---- Texto de leitura
Poucos períodos no calendário político e social da Rússia são tão relevantes quanto o mês de maio. Junto com a chegada de dias ensolarados após rigoroso inverno, a Rússia comemora o dia da vitória na Segunda Guerra Mundial e, periodicamente, inaugura um novo governo.
No maio corrente, a inauguração do mandato do presidente Vladimir Putin foi acompanhada pela formação de novo governo, com trocas relevantes de ministros e publicação de novas metas para o período 2024-2030, com perspectiva de extensão para 2036.
Os chamados objetivos nacionais do governo russo são o fortalecimento da economia, garantir a soberania tecnológica, acelerar a transformação digital, fornecer apoio social às famílias com crianças, aumentar o bem-estar e a renda dos cidadãos e equilibrar o desenvolvimento econômico entre as regiões.
--------
---- Dados extraídos
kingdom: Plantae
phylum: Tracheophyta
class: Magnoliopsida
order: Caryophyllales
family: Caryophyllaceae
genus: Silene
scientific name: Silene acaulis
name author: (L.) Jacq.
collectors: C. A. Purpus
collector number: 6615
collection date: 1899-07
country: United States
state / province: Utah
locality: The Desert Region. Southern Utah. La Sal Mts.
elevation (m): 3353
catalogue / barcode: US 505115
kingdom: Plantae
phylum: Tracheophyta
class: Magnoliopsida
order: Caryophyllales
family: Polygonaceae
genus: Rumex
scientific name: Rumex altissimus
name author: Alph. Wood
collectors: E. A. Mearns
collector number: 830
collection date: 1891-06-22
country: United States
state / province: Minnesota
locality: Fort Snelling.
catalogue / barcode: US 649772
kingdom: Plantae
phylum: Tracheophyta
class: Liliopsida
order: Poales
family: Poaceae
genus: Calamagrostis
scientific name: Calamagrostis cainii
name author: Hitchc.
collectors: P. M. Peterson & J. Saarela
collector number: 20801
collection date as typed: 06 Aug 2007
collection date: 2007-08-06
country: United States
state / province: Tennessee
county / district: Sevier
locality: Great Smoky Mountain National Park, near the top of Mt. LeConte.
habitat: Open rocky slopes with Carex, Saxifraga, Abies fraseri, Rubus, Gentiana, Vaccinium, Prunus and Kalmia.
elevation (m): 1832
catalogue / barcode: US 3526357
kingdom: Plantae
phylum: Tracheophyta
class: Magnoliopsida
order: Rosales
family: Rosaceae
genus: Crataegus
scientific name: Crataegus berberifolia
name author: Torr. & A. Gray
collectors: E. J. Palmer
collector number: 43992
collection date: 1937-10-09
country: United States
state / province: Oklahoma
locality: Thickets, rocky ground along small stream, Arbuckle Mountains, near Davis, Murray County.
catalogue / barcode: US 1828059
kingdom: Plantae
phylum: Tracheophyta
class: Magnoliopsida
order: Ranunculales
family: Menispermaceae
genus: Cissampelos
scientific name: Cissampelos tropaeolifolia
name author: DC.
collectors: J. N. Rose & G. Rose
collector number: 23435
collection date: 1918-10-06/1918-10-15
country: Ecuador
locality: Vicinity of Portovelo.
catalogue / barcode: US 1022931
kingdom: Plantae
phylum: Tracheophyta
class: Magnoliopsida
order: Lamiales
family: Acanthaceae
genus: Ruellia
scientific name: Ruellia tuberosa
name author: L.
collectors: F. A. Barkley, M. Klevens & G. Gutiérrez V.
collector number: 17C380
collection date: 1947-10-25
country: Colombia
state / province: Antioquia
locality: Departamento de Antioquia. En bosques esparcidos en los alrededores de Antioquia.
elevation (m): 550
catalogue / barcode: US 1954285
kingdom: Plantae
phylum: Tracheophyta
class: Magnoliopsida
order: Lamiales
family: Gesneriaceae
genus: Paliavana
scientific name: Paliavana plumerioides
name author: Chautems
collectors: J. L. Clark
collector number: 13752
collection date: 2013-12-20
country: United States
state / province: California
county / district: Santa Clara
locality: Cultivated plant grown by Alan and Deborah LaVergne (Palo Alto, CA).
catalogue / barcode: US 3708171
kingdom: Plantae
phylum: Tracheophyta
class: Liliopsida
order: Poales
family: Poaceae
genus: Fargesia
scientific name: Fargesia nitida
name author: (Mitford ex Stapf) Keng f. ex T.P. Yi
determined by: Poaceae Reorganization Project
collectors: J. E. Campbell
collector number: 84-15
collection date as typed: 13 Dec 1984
--------
Tarefas:
[A] No texto sobre a Rússia, para qual período foram publicadas as novas metas do governo?
[B] Reproduza o trecho do texto sobre a Rússia que começa em "Poucos períodos no" e termina em "entre as regiões.".

Resultados do exercício:
[A] Para o período 2024-2030, com perspectiva de extensão para 2036.

[B]
Poucos períodos no calendário político e social da Rússia são tão relevantes quanto o mês de maio. Junto com a chegada de dias ensolarados após rigoroso inverno, a Rússia comemora o dia da vitória na Segunda Guerra Mundial e, periodicamente, inaugura um novo governo.
No maio corrente, a inauguração do mandato do presidente Vladimir Putin foi acompanhada pela formação de novo governo, com trocas relevantes de ministros e publicação de novas metas para o período 2024-2030, com perspectiva de extensão para 2036.
Os chamados objetivos nacionais do governo russo são o fortalecimento da economia, garantir a soberania tecnológica, acelerar a transformação digital, fornecer apoio social às famílias com crianças, aumentar o bem-estar e a renda dos cidadãos e equilibrar o desenvolvimento econômico entre as regiões.